The only endemic vascular plants in Finland are microspecies of dandelions and hawkweeds.

=== Fungi ===
At the moment, 5584 species of Fungi and Myxomycetes (Protista) have been identified in Finland. Roughly 200 species are edible, and people commonly pick around 10 species which are relatively easy to find and identify. It has been estimated that around 40% of people in Finland pick wild mushrooms multiple times a year.

Finland's most important commercial varieties of forest mushrooms are cep (Boletus edulis) and northern milkcap (Lactarius trivialis).

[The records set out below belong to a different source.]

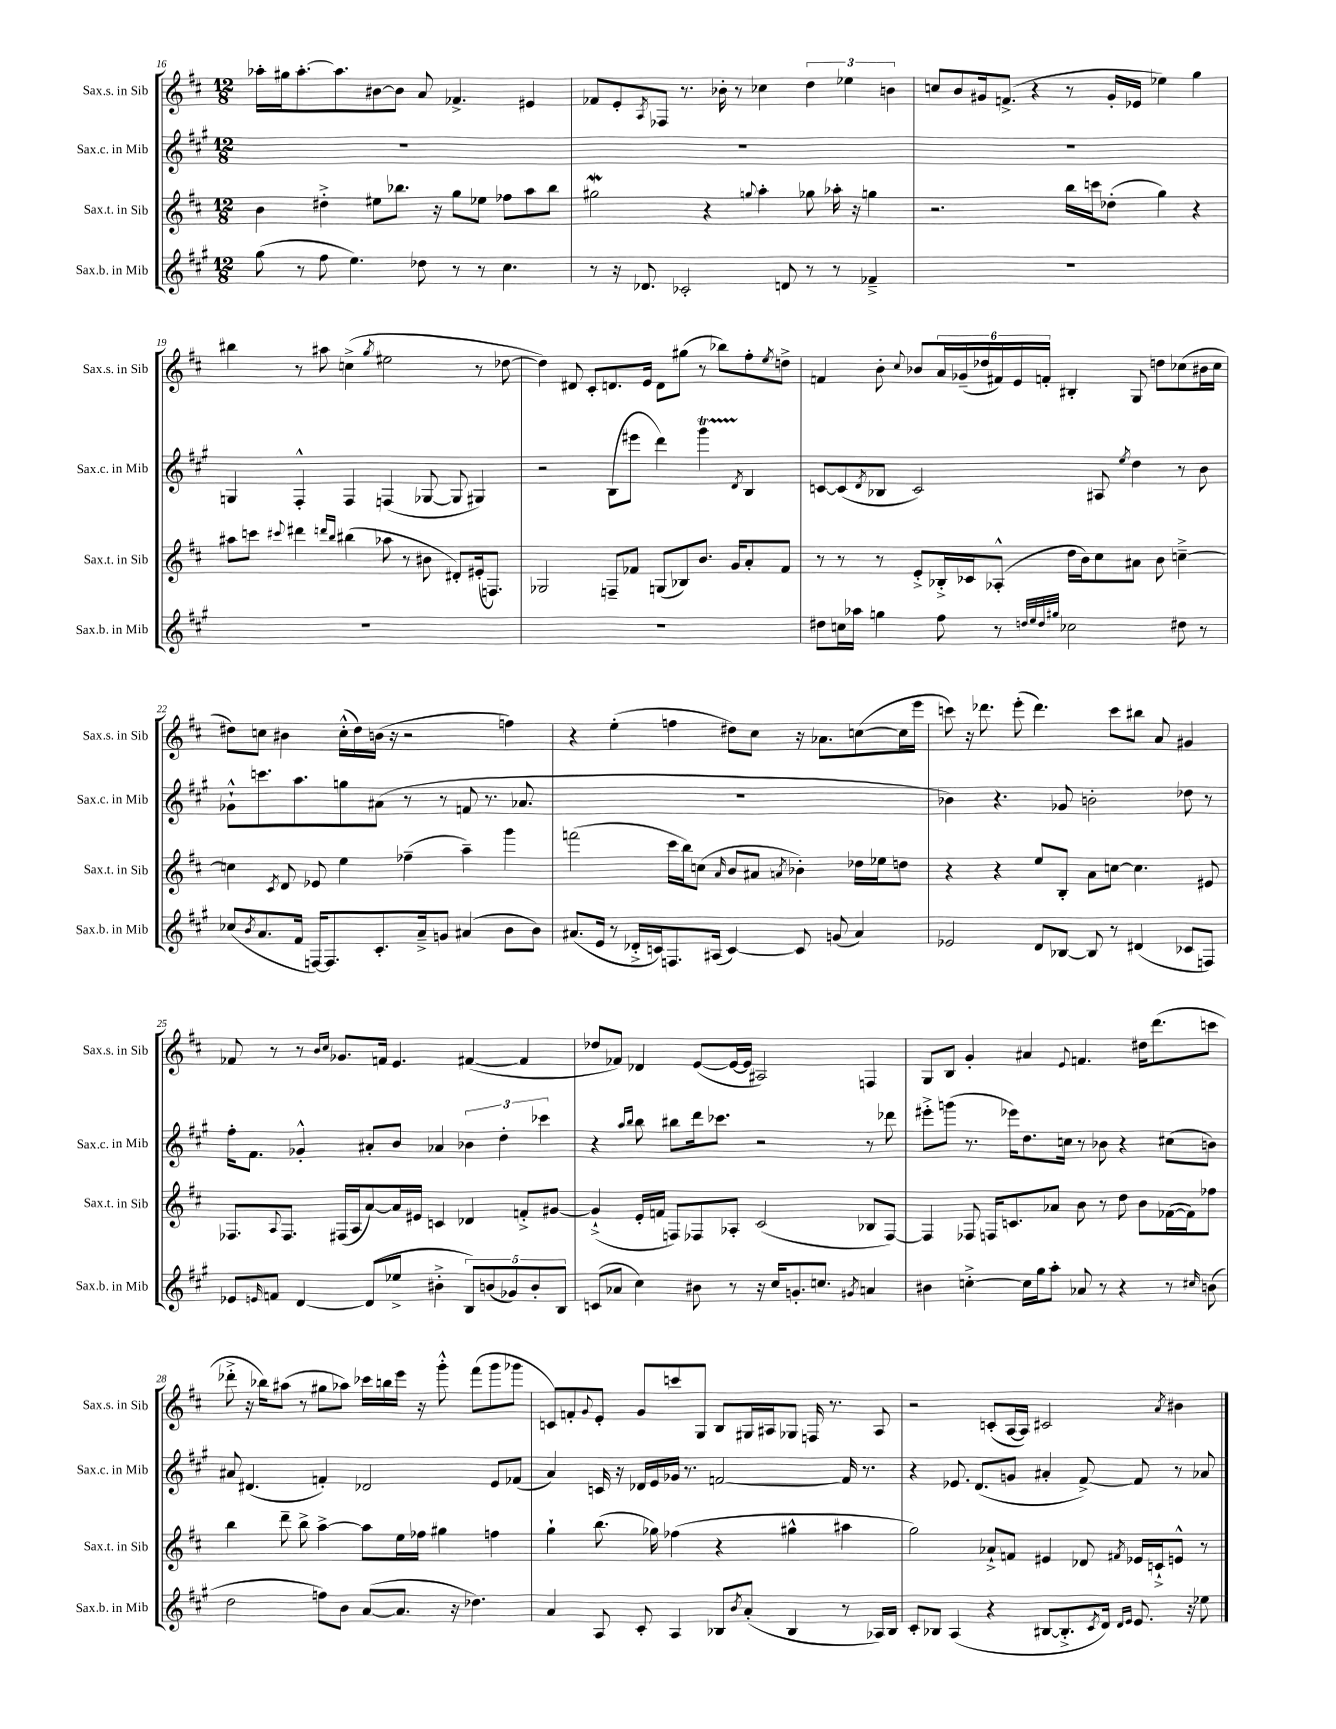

**kern	**kern	**kern	**kern
*staff4	*staff3	*staff2	*staff1
*clefG2	*clefG2	*clefG2	*clefG2
*k[f#c#g#]	*k[f#c#]	*k[f#c#g#]	*k[f#c#]
*M12/8	*M12/8	*M12/8	*M12/8
(8gg#	4b	1.r	16aa-'
.	.	.	16gg#
8r	.	.	[8.aa-'
8ff#	4dd#'^	.	.
.	.	.	8.aa-]
4.ee)	.	.	.
.	8ee#	.	[8b#
.	8.bb-	.	8b#]
8dd-	.	.	8a
.	16r	.	.
8r	8gg	.	4.f-^
8r	8ee-	.	.
4.cc#	8ff-	.	.
.	8aa	.	4e#
.	8bb-	.	.
=	=	=	=
8r	2gg#	1.r	8f-
16r	.	.	8e'
8.d-	.	.	.
.	.	.	8qA
.	.	.	8F-
2c-'	.	.	8.r
.	4r	.	.
.	.	.	16b-'
.	.	.	8r
.	8qqgg	.	.
.	4aa'	.	4cc-
8d	.	.	.
8r	8gg-	.	6dd
8r	16aa-'	.	.
.	.	.	6ee-
.	16r	.	.
4f-~^	4gg	.	.
.	.	.	6b
=	=	=	=
1.r	2.r	1.r	8cc
.	.	.	8b
.	.	.	16g#
.	.	.	(8.f^
.	.	.	4r
.	16bb	.	8r
.	16ccc	.	.
.	(8dd-'	.	16g#'
.	.	.	16e-
.	4gg)	.	4ee-)
.	4r	.	4gg
=	=	=	=
1.r	8aa#	4G	4bb#
.	8ccc	.	.
.	8qqccc#	.	.
.	4ddd#	4F#'^^	8r
.	.	.	8aa#
.	16qqddd	.	.
.	16qqbb	.	.
.	(4bb#	4F#	(4cc^
.	.	.	8qgg
.	8aa-	(4F	2ee#
.	8r	.	.
.	8b#	[8G-	.
.	8d#')	8G-]	.
.	(16e#'	4G#)	8r
.	8.F)	.	.
.	.	.	[8dd-
=	=	=	=
1.r	2G-	2r	4dd-])
.	.	.	8d#
.	.	.	8c#'
.	8F~	(8B	8.d
.	8f-	8eee#	.
.	.	.	16e
.	(8G	4ddd)	8d
.	8B-)	.	(8gg#
.	8.b	4ggg#	8r
.	.	.	8bb-)
.	16g	.	.
.	.	8qd	.
.	8a'	4B	8ff#'
.	.	.	8qee
.	8f-	.	8dd^
=	=	=	=
8dd#	8r	[8c	4f
16cc	8r	(8c]	.
16aa-	.	.	.
.	.	8qd	.
4gg	8r	8B-	8b'
.	.	.	8qqcc#
.	8e'^	2c)	8b-
8ff#	16B-'^	.	24a
.	.	.	(24g-~
.	16c-	.	.
.	.	.	24dd-
8r	(8A-'^^	.	24f#)
.	.	.	24e
.	.	.	24f'
32qqdd	.	.	.
32qqee	.	.	.
32qqdd	.	.	.
32qqgg#	.	.	.
2cc-	16dd	.	4B#'
.	16b)	.	.
.	8cc#	8A#	.
.	.	8qee	.
.	8a#	4dd	8G
.	8b	.	8dd
8dd#	[4cc~^	8r	(8cc-
8r	.	8b	16b#
.	.	.	16cc-
=	=	=	=
(8cc-	4cc]	8g-`^^	8dd#)
8qb	.	.	.
8.a	.	8.ccc	8cc
.	8qc#	.	.
.	8d	.	4b#
16f#	.	8.aa	.
[16F)	8e-	.	.
8.F]	.	.	.
.	4ee	8gg	(16cc'^^
.	.	.	16dd#)
8.c#'	.	(8a#	(16b
.	.	.	16r
.	(4ff-~	8r	2r
16a~^	.	.	.
8g	.	8r	.
(4a#	4aa~)	8f	.
.	.	8.r	.
8b	4ggg	.	4ff)
.	.	8.a-	.
8b)	.	.	.
=	=	=	=
(8.a#	(2fff	1.r	4r
16e	.	.	.
8r	.	.	(4ee'
16d-'^	.	.	.
16c)	.	.	.
8.F	16ccc#	.	4ff
.	16bb)	.	.
.	(8cc	.	.
(16A#	.	.	.
.	16qqa	.	.
[4c)	8b	.	8dd#)
.	8a#	.	8cc#
.	8qa	.	.
8c]	4b-')	.	16r
.	.	.	8.a-
(8g	.	.	.
4a#)	16dd-	.	([8cc
.	16ee-	.	.
.	8dd	.	16cc]
.	.	.	16eee
=	=	=	=
2e-	4r	4b-)	8ccc)
.	.	.	16r
.	.	.	8.ddd-
.	4r	4.r	.
.	.	.	(8eee'
8d	8ee	.	4.ddd-)
[8B-	8B'	8g-	.
8B-]	8a	2b'	.
8r	[8cc	.	8ccc
(4d#	4.cc]	.	8bb#
.	.	.	8a
8c-	.	8dd-	4g#
8F)	8e#	8r	.
=	=	=	=
8e-	8.F-	16ff#'	8f-
.	.	8.f#	.
16qqe	.	.	.
8f	.	.	8r
.	8qqA	.	.
.	8.F-	.	.
[4d	.	4g-'^^	8r
.	.	.	16qqb
.	.	.	16qqcc#
.	(16F#	.	8.g-
.	16A	.	.
(8d]	[8a)	8a#'	.
.	.	.	16f
8ee-^	16a]	8b	4.e
.	16e#	.	.
4b#'^	4c	4a-	.
10B)	4d-	6b-	([4f#
(10b	.	.	.
.	.	6dd'	.
10g-)	.	.	.
.	8f'^	.	4f#]
10b'	.	.	.
.	.	6ccc-	.
.	[8g#	.	.
10B	.	.	.
=	=	=	=
(8c	(4g#`^]	4r	8dd-
8a-	.	.	8f-)
.	.	16qqaa	.
.	.	16qqbb	.
4cc#)	16e'	8bb	4d-
.	16f	.	.
.	8F)	8bb#	.
8b#	8F-	16ddd	([8e
.	.	8.ccc-	.
8r	8A-'	.	16e_
.	.	.	16e]
16r	(2c#	2r	2A#)
16cc#	.	.	.
8.g'	.	.	.
8.cc	.	.	.
8qg#	.	.	.
4a	8B-	8r	4F
.	[8F-)	8ddd-	.
=	=	=	=
4b#	4F-]	8eee#'^	8G
.	.	(8ggg	8B
[4cc'^	8F-	8.r	4g'
.	16F	.	.
.	8.c	16eee-)	.
16cc]	.	8.dd	4a#
16gg#	.	.	.
8aa'	8a-	.	.
.	.	16cc	.
.	.	.	8qqe
8a-	8b	8r	4.f
8r	8r	8b-	.
4r	8dd	4r	.
.	8b	.	16dd#
.	.	.	(8.ddd
8r	([16f-	(8cc#	.
.	16f-])	.	.
16qqcc#	.	.	.
(8b	8ff-	8b)	8ccc
=	=	=	=
2dd	4bb	8a#	8ddd-'^
.	.	(4.d#	16r
.	.	.	16bb-)
.	8ddd~	.	(8aa#
.	8bb^	.	8r
8ff)	[4aa^	4f')	8gg#
8b	.	.	8aa-)
([8a	8aa]	2d-	16ccc-
.	.	.	16bb
8.a]	16ee	.	16eee
.	16ff-	.	16r
.	4gg#	.	8ggg'^^
16r	.	.	.
4.dd-)	.	.	(8fff#
.	4ff	8e	8ggg
.	.	(8f-	8ggg-
=	=	=	=
4a	4gg`	4a)	8c)
.	.	.	8f'
.	.	.	8qqg
8A	(8.bb	16c	8e'
.	.	16r	.
8c#'	.	16d-	8g
.	16gg-)	16e	.
4A	(4ff-	16g-	8ccc
.	.	8.r	.
.	.	.	8G
8B-	4r	[2f	8B
8qb	.	.	.
(8a'	.	.	16G#
.	.	.	16A#
4B-	4gg#^^	.	8G-
.	.	.	16F
.	.	.	8.r
8r	4aa#	16f]	.
.	.	8.r	.
16A-)	.	.	8A#
16B-	.	.	.
=	=	=	=
8c#'	2gg)	4r	2r
8B-	.	.	.
(4A	.	8.e-	.
.	.	(8.d	.
4r	8a-`^	.	(8c'
.	8f	8g	[16A
.	.	.	16A])
[8B#	4e#	4a#'	2c#
8.B#'^]	.	.	.
.	8d-	[8f#^)	.
8qc#	.	.	.
16d)	.	.	.
16qqd	.	.	.
16qqe	8qf#	.	.
8.e	16e-	8f#]	.
.	16c`^	.	.
.	.	.	8qa
.	8e^^	8r	4b#
16r	.	.	.
8ee-	8r	8a-	.
==	==	==	==
*-	*-	*-	*-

Fungi are further classified to
- Agaricoid & Boletoid fungi: 1,821 species
- Aphyllophorales & Heterobasidiomycetes: 950
- Gasteromycetoid fungi: 79
- Pucciniomycetes, Ustilaginomycotina: 407
- Ascomycota: 2,106
- Myxomycetes: 204

== Threatened habitat types and protected areas ==
According to an evaluation finished in 2008, there are fewer than 400 habitats in Finland and 51% are endangered. The most seriously endangered habitats are 52, of which over half are traditional rural biotopes, such as meadows. The threat assessment was based on changes in the number and quality of the habitat type from the 1950s to the 2000s. According to the study, the main reasons for the threats to the habitat types were forestry, drainage for forestry (ditching), eutrophication of water bodies, clearing of agricultural land, and water engineering.

Nature reserves, wilderness areas and hiking areas established on state-owned lands are the central parts of the protected area system in Finland. Almost all of these are included in the European Union's network of Natura 2000 areas. In 2012 Finland had 1,865 Natura 2000 areas, the combined area of which measures 49,000 km^{2} or 15% of Finland's territory.